Stateside, the U.S. Federal Reserve is widely expected to cut its policy rate later today - not because of inflation progress (it’s around 3%), but because of a darkening employment picture. 

We don’t have a new forecast from the Bank (that will need to wait until October), so we are left dissecting the statement and press conference remarks for any clues as to what’s next. 

I interpret some of the comments as dovish. Most notably, the note of “less upside risk to inflation” in the forward looking statement. Further, the Bank specifically references the dropping of Canadian counter-tariffs as a disinflationary force, and that upward momentum on core inflation in recent months has “dissipated".

Lean on me - murky outlook means more data dependance

The Bank of Canada has emphasized that it’s a particularly tough time to forecast due to trade uncertainty (we get it). In July, they presented not so much forecasts, but scenarios. 

With such a murky outlook, the default position is to lean more heavily on the incoming data. Expect the upcoming reports on CPI, GDP and employment before the October announcement to carry extra weight.

From the press conference: “The Bank will continue to assess the risks, look over a shorter horizon than usual, and be ready to respond to new information” [emphasis ours].

Our current call is that the Bank of Canada will cut one more time this year by 25 basis points, but we wouldn’t rule out two more cuts in the final two meetings if inflation cooperates. 
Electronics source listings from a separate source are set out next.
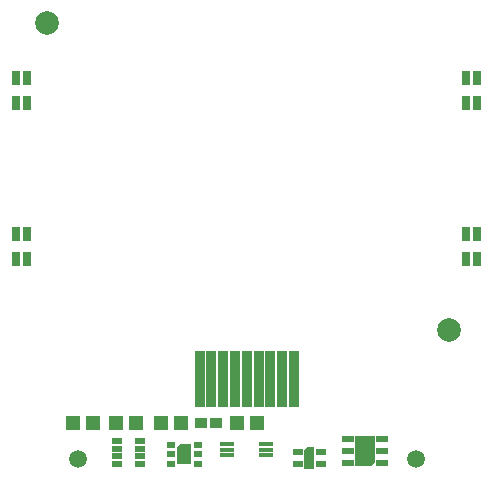
<source format=gbr>
G04 DipTrace 3.2.0.1*
G04 TopMask.gbr*
%MOMM*%
G04 #@! TF.FileFunction,Soldermask,Top*
G04 #@! TF.Part,Single*
%AMOUTLINE1*
4,1,5,
-0.85,1.3,
0.85,1.3,
0.85,-0.99142,
0.54142,-1.3,
-0.85,-1.3,
-0.85,1.3,
0*%
%AMOUTLINE4*
4,1,5,
0.625,0.85,
0.625,-0.85,
-0.625,-0.85,
-0.625,0.49142,
-0.26642,0.85,
0.625,0.85,
0*%
%AMOUTLINE7*
4,1,5,
0.45,0.9,
0.45,-0.9,
-0.45,-0.9,
-0.45,0.64142,
-0.19142,0.9,
0.45,0.9,
0*%
%ADD40C,1.5*%
%ADD41C,2.0*%
%ADD45R,0.75X0.6*%
%ADD47R,1.2X0.45*%
%ADD49R,0.9X0.55*%
%ADD51R,1.0X0.6*%
%ADD53R,0.8X1.2*%
%ADD57R,0.9X4.7*%
%ADD59R,1.1X0.9*%
%ADD65R,1.3X1.2*%
%ADD68OUTLINE1*%
%ADD71OUTLINE4*%
%ADD74OUTLINE7*%
%FSLAX35Y35*%
G04*
G71*
G90*
G75*
G01*
G04 TopMask*
%LPD*%
D65*
X-1473000Y-1932000D3*
X-1303000D3*
X-86000Y-1935000D3*
X84000D3*
X-1110000Y-1936000D3*
X-940000D3*
X-723000Y-1938000D3*
X-553000D3*
D40*
X-1430000Y-2240000D3*
X1430000D3*
D59*
X-390000Y-1933000D3*
X-260000D3*
D57*
X0Y-1560000D3*
X-100000D3*
X100000D3*
X200000D3*
X300000D3*
X400000D3*
X-200000D3*
X-300000D3*
X-400000D3*
D53*
X-1860000Y-335000D3*
Y-545000D3*
X-1950000Y-335000D3*
Y-545000D3*
X1950000Y-335000D3*
X1860000D3*
X1950000Y-545000D3*
X1860000D3*
X-1860000Y985000D3*
Y775000D3*
X-1950000Y985000D3*
Y775000D3*
X1860000D3*
X1950000D3*
X1860000Y985000D3*
X1950000D3*
D41*
X-1690000Y1450000D3*
X1710000Y-1150000D3*
D51*
X855000Y-2270000D3*
Y-2170000D3*
Y-2070000D3*
X1145000Y-2270000D3*
Y-2170000D3*
Y-2070000D3*
D68*
X1000000Y-2170000D3*
D49*
X-1097500Y-2152500D3*
Y-2217500D3*
X-902500D3*
Y-2152500D3*
X-1097500Y-2087500D3*
Y-2282500D3*
X-902500D3*
Y-2087500D3*
D47*
X-168000Y-2159000D3*
X162000D3*
Y-2109000D3*
Y-2209000D3*
X-168000Y-2109000D3*
Y-2209000D3*
D71*
X-530000Y-2200000D3*
D45*
X-645000D3*
X-415000D3*
X-645000Y-2120000D3*
Y-2280000D3*
X-415000D3*
Y-2120000D3*
D74*
X530000Y-2230000D3*
D49*
X430000Y-2180000D3*
Y-2280000D3*
X630000Y-2181000D3*
Y-2280000D3*
M02*

</source>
Almost there - the big rate cuts are behind us

This announcement does not change our view that the Bank of Canada is almost done cutting. It’s already in the ‘neutral’ range of 2.25-3.25%.

Governor Tiff Macklem has also been clear since the outset of the trade war that he’s not coming to the rescue with aggressive and deep cuts. Tariffs add to price pressures, even as the economy slows.The BofC has to thread that needle. 
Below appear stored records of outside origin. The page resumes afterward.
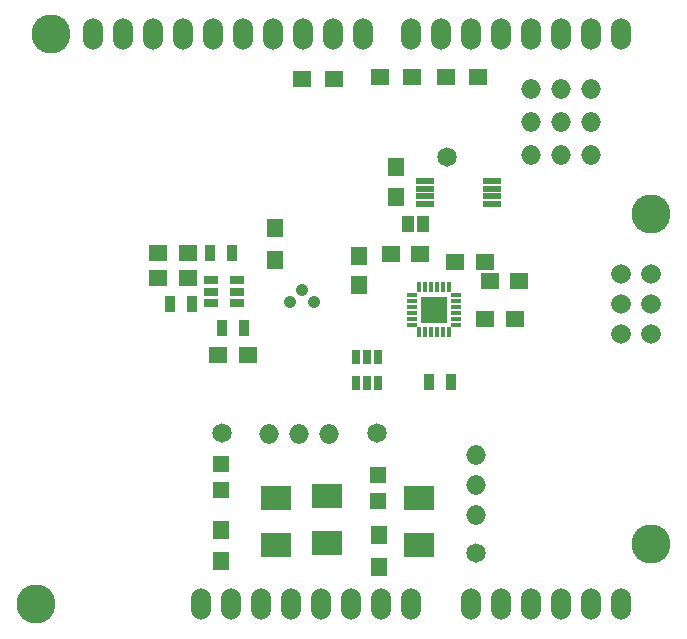
<source format=gts>
G04 #@! TF.GenerationSoftware,KiCad,Pcbnew,no-vcs-found-2a3a699~58~ubuntu16.04.1*
G04 #@! TF.CreationDate,2017-05-21T17:49:45+03:00*
G04 #@! TF.ProjectId,interferometer,696E7465726665726F6D657465722E6B,rev?*
G04 #@! TF.FileFunction,Soldermask,Top*
G04 #@! TF.FilePolarity,Negative*
%FSLAX46Y46*%
G04 Gerber Fmt 4.6, Leading zero omitted, Abs format (unit mm)*
G04 Created by KiCad (PCBNEW no-vcs-found-2a3a699~58~ubuntu16.04.1) date Sun May 21 17:49:45 2017*
%MOMM*%
%LPD*%
G01*
G04 APERTURE LIST*
%ADD10C,0.100000*%
%ADD11R,1.110000X1.410000*%
%ADD12R,1.613200X0.495600*%
%ADD13R,1.640000X1.390000*%
%ADD14R,1.200000X0.790000*%
%ADD15R,0.840000X1.440000*%
%ADD16C,1.640000*%
%ADD17R,1.340000X1.340000*%
%ADD18R,1.440000X1.640000*%
%ADD19O,1.664000X1.664000*%
%ADD20C,1.040000*%
%ADD21R,0.085400X0.085400*%
%ADD22R,2.160000X2.160000*%
%ADD23R,0.872800X0.364800*%
%ADD24R,0.364800X0.872800*%
%ADD25R,1.390000X1.640000*%
%ADD26R,2.640000X2.140000*%
%ADD27R,1.640000X1.440000*%
%ADD28R,0.790000X1.200000*%
%ADD29C,1.664000*%
%ADD30O,1.664000X2.680000*%
%ADD31C,3.315000*%
G04 APERTURE END LIST*
D10*
D11*
X162915600Y-89916000D03*
X161635600Y-89916000D03*
D12*
X163098599Y-88198599D03*
X163098599Y-87548601D03*
X163098599Y-86898599D03*
X163098599Y-86248601D03*
X168737399Y-86248601D03*
X168737399Y-86898599D03*
X168737399Y-87548601D03*
X168737399Y-88198599D03*
D13*
X171049000Y-94742000D03*
X168549000Y-94742000D03*
X140482000Y-94488000D03*
X142982000Y-94488000D03*
D14*
X147150000Y-95631000D03*
X147150000Y-94681000D03*
X147150000Y-96581000D03*
X144950000Y-96581000D03*
X144950000Y-95631000D03*
X144950000Y-94681000D03*
D15*
X143378000Y-96647000D03*
X141478000Y-96647000D03*
D16*
X159004000Y-107569000D03*
X167386000Y-117729000D03*
X164973000Y-84201000D03*
X145923000Y-107569000D03*
D17*
X159131000Y-113368000D03*
X159131000Y-111168000D03*
X145846800Y-112453600D03*
X145846800Y-110253600D03*
D18*
X159207200Y-118901200D03*
X159207200Y-116201200D03*
X145846800Y-118469400D03*
X145846800Y-115769400D03*
D19*
X167386000Y-114554000D03*
X167386000Y-112014000D03*
X167386000Y-109474000D03*
D20*
X153638000Y-96520000D03*
X151638000Y-96520000D03*
X152638000Y-95520000D03*
D21*
X163850000Y-97167700D03*
D22*
X163850000Y-97167700D03*
D23*
X161957700Y-98417700D03*
X161957700Y-97917701D03*
X161957700Y-97417700D03*
X161957700Y-96917700D03*
X161957700Y-96417699D03*
X161957700Y-95917700D03*
D24*
X162600000Y-95275400D03*
X163099999Y-95275400D03*
X163600000Y-95275400D03*
X164100000Y-95275400D03*
X164600001Y-95275400D03*
X165100000Y-95275400D03*
D23*
X165742300Y-95917700D03*
X165742300Y-96417699D03*
X165742300Y-96917700D03*
X165742300Y-97417700D03*
X165742300Y-97917701D03*
X165742300Y-98417700D03*
D24*
X165100000Y-99060000D03*
X164600001Y-99060000D03*
X164100000Y-99060000D03*
X163600000Y-99060000D03*
X163099999Y-99060000D03*
X162600000Y-99060000D03*
D13*
X148062000Y-100965000D03*
X145562000Y-100965000D03*
D25*
X160655000Y-85110000D03*
X160655000Y-87610000D03*
X157480000Y-92603000D03*
X157480000Y-95103000D03*
D13*
X168128000Y-93091000D03*
X165628000Y-93091000D03*
X170668000Y-97917000D03*
X168168000Y-97917000D03*
X160167000Y-92456000D03*
X162667000Y-92456000D03*
X142982000Y-92329000D03*
X140482000Y-92329000D03*
D26*
X162560000Y-117062000D03*
X162560000Y-113062000D03*
X150495000Y-117062000D03*
X150495000Y-113062000D03*
X154813000Y-116935000D03*
X154813000Y-112935000D03*
D15*
X147762000Y-98679000D03*
X145862000Y-98679000D03*
X165288000Y-103251000D03*
X163388000Y-103251000D03*
X144846000Y-92329000D03*
X146746000Y-92329000D03*
D18*
X150368000Y-92917000D03*
X150368000Y-90217000D03*
D27*
X162005000Y-77470000D03*
X159305000Y-77470000D03*
X152701000Y-77597000D03*
X155401000Y-77597000D03*
X167593000Y-77470000D03*
X164893000Y-77470000D03*
D28*
X158158000Y-101201000D03*
X157208000Y-101201000D03*
X159108000Y-101201000D03*
X159108000Y-103401000D03*
X158158000Y-103401000D03*
X157208000Y-103401000D03*
D19*
X172085000Y-81280000D03*
X174625000Y-81280000D03*
X177165000Y-81280000D03*
X172085000Y-78486000D03*
X174625000Y-78486000D03*
X177165000Y-78486000D03*
X149860000Y-107696000D03*
X152400000Y-107696000D03*
X154940000Y-107696000D03*
X172085000Y-84074000D03*
X174625000Y-84074000D03*
X177165000Y-84074000D03*
D29*
X182206173Y-99230349D03*
X179666173Y-99230349D03*
X182206173Y-96690349D03*
X179666173Y-96690349D03*
X182206173Y-94150349D03*
X179666173Y-94150349D03*
D30*
X144106173Y-122090349D03*
X146646173Y-122090349D03*
X134962173Y-73830349D03*
X137502173Y-73830349D03*
D31*
X130136173Y-122090349D03*
X131406173Y-73830349D03*
X182206173Y-89070349D03*
X182206173Y-117010349D03*
D30*
X154266173Y-122090349D03*
X140042173Y-73830349D03*
X142582173Y-73830349D03*
X145122173Y-73830349D03*
X147662173Y-73830349D03*
X150202173Y-73830349D03*
X152742173Y-73830349D03*
X155282173Y-73830349D03*
X157822173Y-73830349D03*
X161886173Y-73830349D03*
X164426173Y-73830349D03*
X166966173Y-73830349D03*
X169506173Y-73830349D03*
X172046173Y-73830349D03*
X174586173Y-73830349D03*
X177126173Y-73830349D03*
X179666173Y-73830349D03*
X149186173Y-122090349D03*
X151726173Y-122090349D03*
X156806173Y-122090349D03*
X159346173Y-122090349D03*
X161886173Y-122090349D03*
X172046173Y-122090349D03*
X169506173Y-122090349D03*
X166966173Y-122090349D03*
X174586173Y-122090349D03*
X177126173Y-122090349D03*
X179666173Y-122090349D03*
M02*

</source>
Further, just because short term rates fall doesn’t mean long term rates follow. Five-year government bond yields have already come down (2.73% Sept 16 vs. 3.13% July 15). Even as the policy rate falls, rates on longer term debt “will be challenged to fall significantly”, as Mark Johnson from our rates desk put it over the summer.

The bottom line is that repairing the economy will need to be done outside monetary policy levers. At the moment, all eyes are on fast-tracking major projects and the need to build productive stuff in Canada. 

Answer to the previous trivia question: The Tragically Hip song “Fiddler’s Green” features the line “September 17, for a girl I know it’s Mother’s Day.” Gord Downie wrote the song in memory of his sister’s son who died of a heart condition.

Today’s trivia question: Who is the oldest player on the Toronto Blue Jays’ roster?